Beijing, for its part, defends its policies as necessary to ensure stability and eliminate foreign influence. The Chinese government has long viewed the Vatican’s authority as a challenge to its sovereignty, a position rooted in historical tensions dating back to the expulsion of the papal envoy in the 1950s under Mao Zedong. Since then, control over religion has been treated as a core element of political governance.
However, critics argue that the current trajectory goes far beyond regulation. They contend that the state is not merely overseeing religion but reshaping it transforming belief systems into instruments that reinforce political authority. The distinction between faith and ideology, they say, is being deliberately erased.
The pattern is not limited to Catholicism. Similar measures have been documented among Tibetan Buddhists and Muslim communities, where places of worship have been demolished, religious leaders detained, and cultural practices restricted. Analysts view these developments as part of a unified strategy aimed at bringing all forms of belief under centralized control.

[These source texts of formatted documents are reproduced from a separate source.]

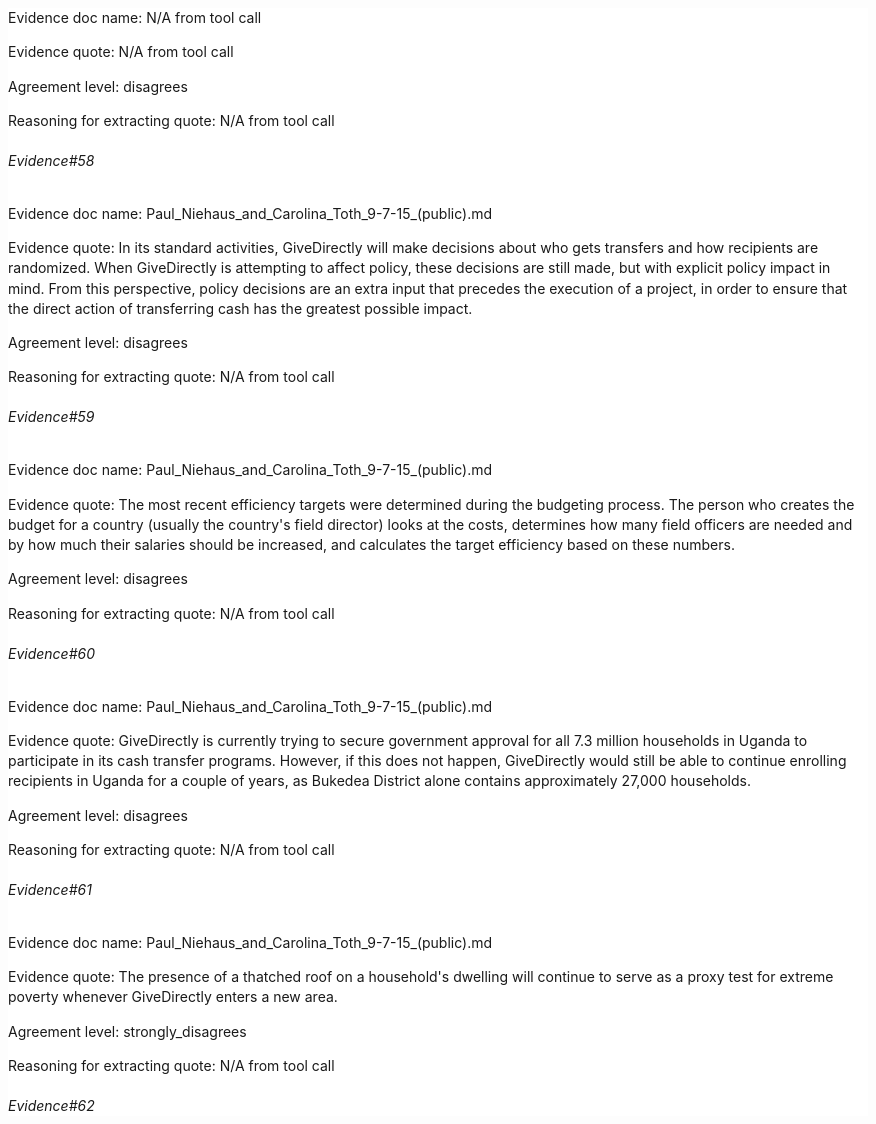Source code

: Evidence doc name: N/A from tool call

Evidence quote: N/A from tool call

Agreement level: disagrees

Reasoning for extracting quote: N/A from tool call

###### Evidence#58

Evidence doc name: Paul_Niehaus_and_Carolina_Toth_9-7-15_(public).md

Evidence quote: In its standard activities, GiveDirectly will make decisions about who gets transfers and how recipients are randomized. When GiveDirectly is attempting to affect policy, these decisions are still made, but with explicit policy impact in mind. From this perspective, policy decisions are an extra input that precedes the execution of a project, in order to ensure that the direct action of transferring cash has the greatest possible impact.

Agreement level: disagrees

Reasoning for extracting quote: N/A from tool call

###### Evidence#59

Evidence doc name: Paul_Niehaus_and_Carolina_Toth_9-7-15_(public).md

Evidence quote: The most recent efficiency targets were determined during the budgeting process. The person who creates the budget for a country (usually the country's field director) looks at the costs, determines how many field officers are needed and by how much their salaries should be increased, and calculates the target efficiency based on these numbers.

Agreement level: disagrees

Reasoning for extracting quote: N/A from tool call

###### Evidence#60

Evidence doc name: Paul_Niehaus_and_Carolina_Toth_9-7-15_(public).md

Evidence quote: GiveDirectly is currently trying to secure government approval for all 7.3 million households in Uganda to participate in its cash transfer programs. However, if this does not happen, GiveDirectly would still be able to continue enrolling recipients in Uganda for a couple of years, as Bukedea District alone contains approximately 27,000 households.

Agreement level: disagrees

Reasoning for extracting quote: N/A from tool call

###### Evidence#61

Evidence doc name: Paul_Niehaus_and_Carolina_Toth_9-7-15_(public).md

Evidence quote: The presence of a thatched roof on a household's dwelling will continue to serve as a proxy test for extreme poverty whenever GiveDirectly enters a new area.

Agreement level: strongly_disagrees

Reasoning for extracting quote: N/A from tool call

###### Evidence#62
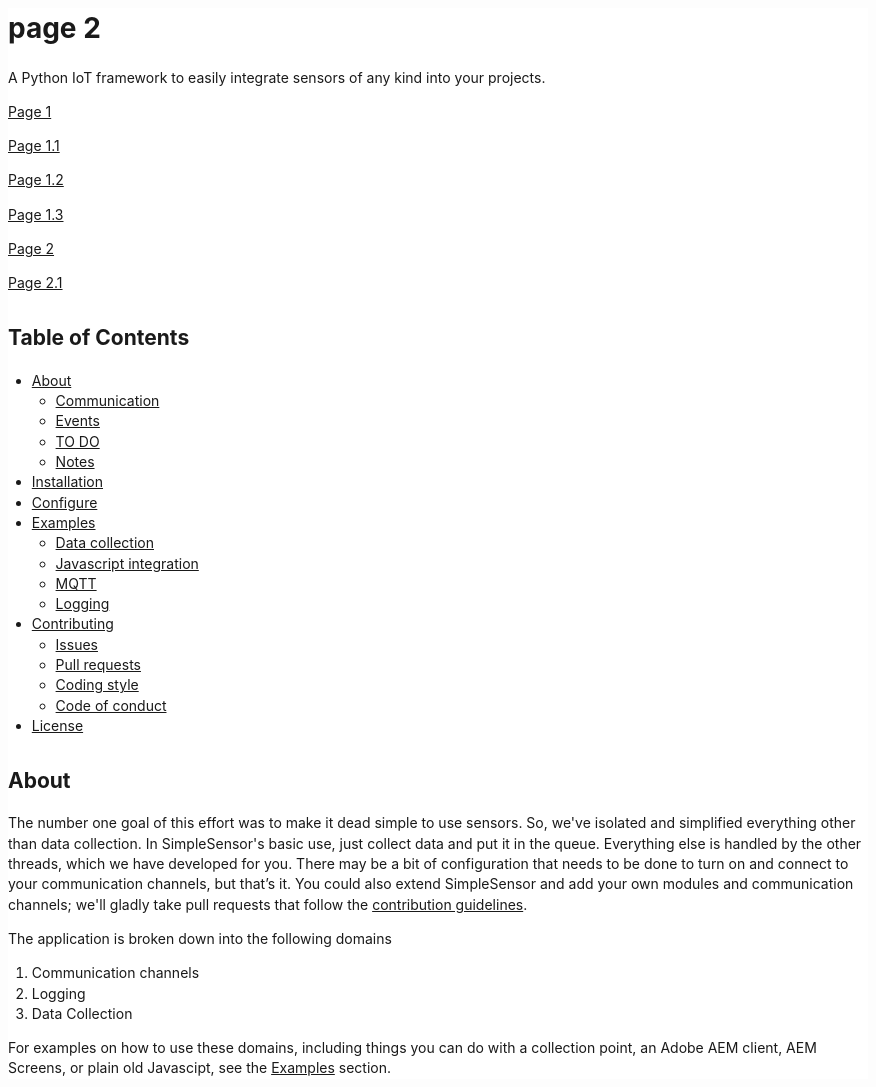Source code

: # page 2
A Python IoT framework to easily integrate sensors of any kind into your projects.

[Page 1](./page1.md)

[Page 1.1](./page1.1.md)

[Page 1.2](./page1.2.md)

[Page 1.3](./page1.3.md)

[Page 2](./page2.md)

[Page 2.1](./page2.1.md)

## Table of Contents

  * [About](#about "About")
    * [Communication](#communication-channels "About communication channels")
    * [Events](#event-structure "About event structure")
    * [TO DO](#to-do "TO DO list")
    * [Notes](#notes "Notes")
  * [Installation](#install "Installation steps")
  * [Configure](#configure "Configuration steps")
  * [Examples](#examples "Examples")
    * [Data collection](#data-collection-examples "Data collection point examples")
    * [Javascript integration](#javascript-client-examples "Javascript integration examples")
    * [MQTT](#mqtt-examples "MQTT publishing examples")
    * [Logging](#logging-examples "Logging examples")
  * [Contributing](#contributing "Contributing")
    * [Issues](#issues "Issues")
    * [Pull requests](#pull-requests "Pull requests")
    * [Coding style](#coding-style "Coding style")
    * [Code of conduct](#code-of-conduct "Code of conduct")
  * [License](./LICENSE "License")


## About
The number one goal of this effort was to make it dead simple to use sensors.  So, we've isolated and simplified everything other than data collection.  In SimpleSensor's basic use, just collect data and put it in the queue.  Everything else is handled by the other threads, which we have developed for you.  There may be a bit of configuration that needs to be done to turn on and connect to your communication channels, but that’s it.  You could also extend SimpleSensor and add your own modules and communication channels; we'll gladly take pull requests that follow the [contribution guidelines](#contributing "Contributing").

The application is broken down into the following domains
1. Communication channels
2. Logging
3. Data Collection

For examples on how to use these domains, including things you can do with a collection point, an Adobe AEM client, AEM Screens, or plain old Javascipt, see the [Examples](#examples "Examples") section.
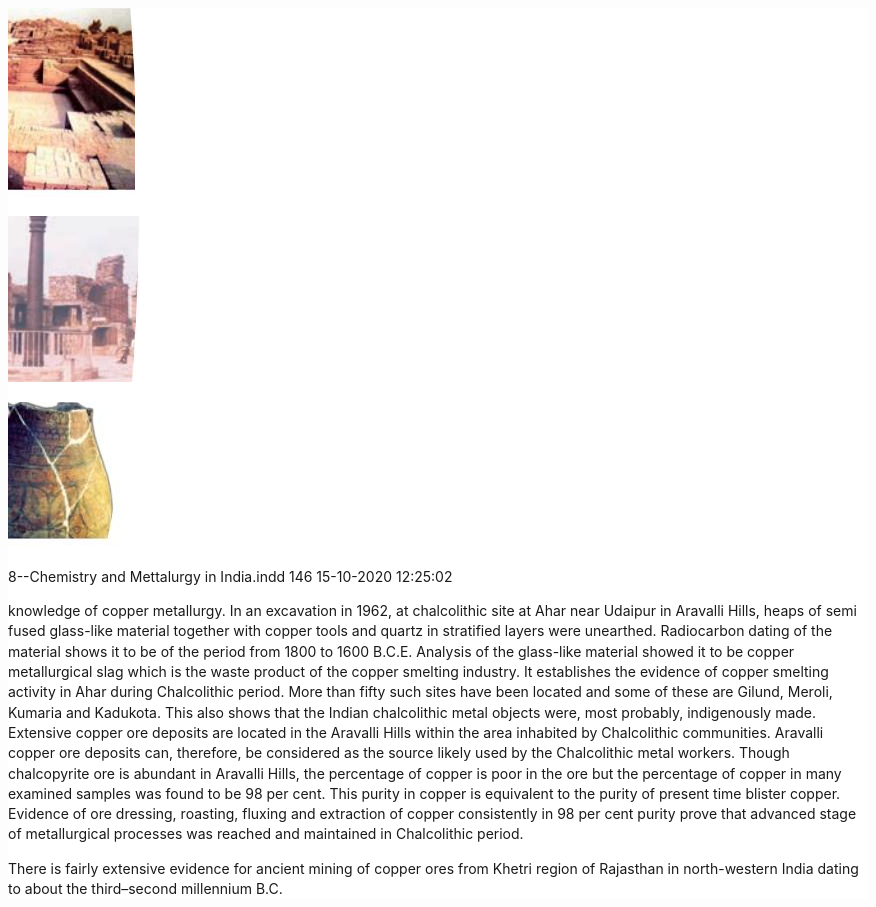 ![](_page_9_Picture_9.jpeg)

![](_page_9_Picture_10.jpeg)

![](_page_9_Picture_11.jpeg)

8--Chemistry and Mettalurgy in India.indd 146 15-10-2020 12:25:02

knowledge of copper metallurgy. In an excavation in 1962, at chalcolithic site at Ahar near Udaipur in Aravalli Hills, heaps of semi fused glass-like material together with copper tools and quartz in stratified layers were unearthed. Radiocarbon dating of the material shows it to be of the period from 1800 to 1600 B.C.E. Analysis of the glass-like material showed it to be copper metallurgical slag which is the waste product of the copper smelting industry. It establishes the evidence of copper smelting activity in Ahar during Chalcolithic period. More than fifty such sites have been located and some of these are Gilund, Meroli, Kumaria and Kadukota. This also shows that the Indian chalcolithic metal objects were, most probably, indigenously made. Extensive copper ore deposits are located in the Aravalli Hills within the area inhabited by Chalcolithic communities. Aravalli copper ore deposits can, therefore, be considered as the source likely used by the Chalcolithic metal workers. Though chalcopyrite ore is abundant in Aravalli Hills, the percentage of copper is poor in the ore but the percentage of copper in many examined samples was found to be 98 per cent. This purity in copper is equivalent to the purity of present time blister copper. Evidence of ore dressing, roasting, fluxing and extraction of copper consistently in 98 per cent purity prove that advanced stage of metallurgical processes was reached and maintained in Chalcolithic period.

There is fairly extensive evidence for ancient mining of copper ores from Khetri region of Rajasthan in north-western India dating to about the third–second millennium B.C.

International legal standards present a stark contrast. Article 18 of the Universal Declaration of Human Rights guarantees the freedom to practice religion individually or in community, in public or private. Observers argue that China’s current policies particularly those involving coercion, surveillance, and ideological conditioning are difficult to reconcile with these commitments.
What remains is a widening gap between official assurances and lived reality. The 2018 agreement was meant to ease tensions and protect the faithful. Instead, it has become a focal point for criticism, seen by many as enabling the very system it was supposed to moderate.For millions of Catholics in China, the issue is no longer diplomatic but existential. The choice increasingly appears to be between compliance and marginalization—between a state-defined version of faith and the risk of practicing it outside the boundaries imposed from above.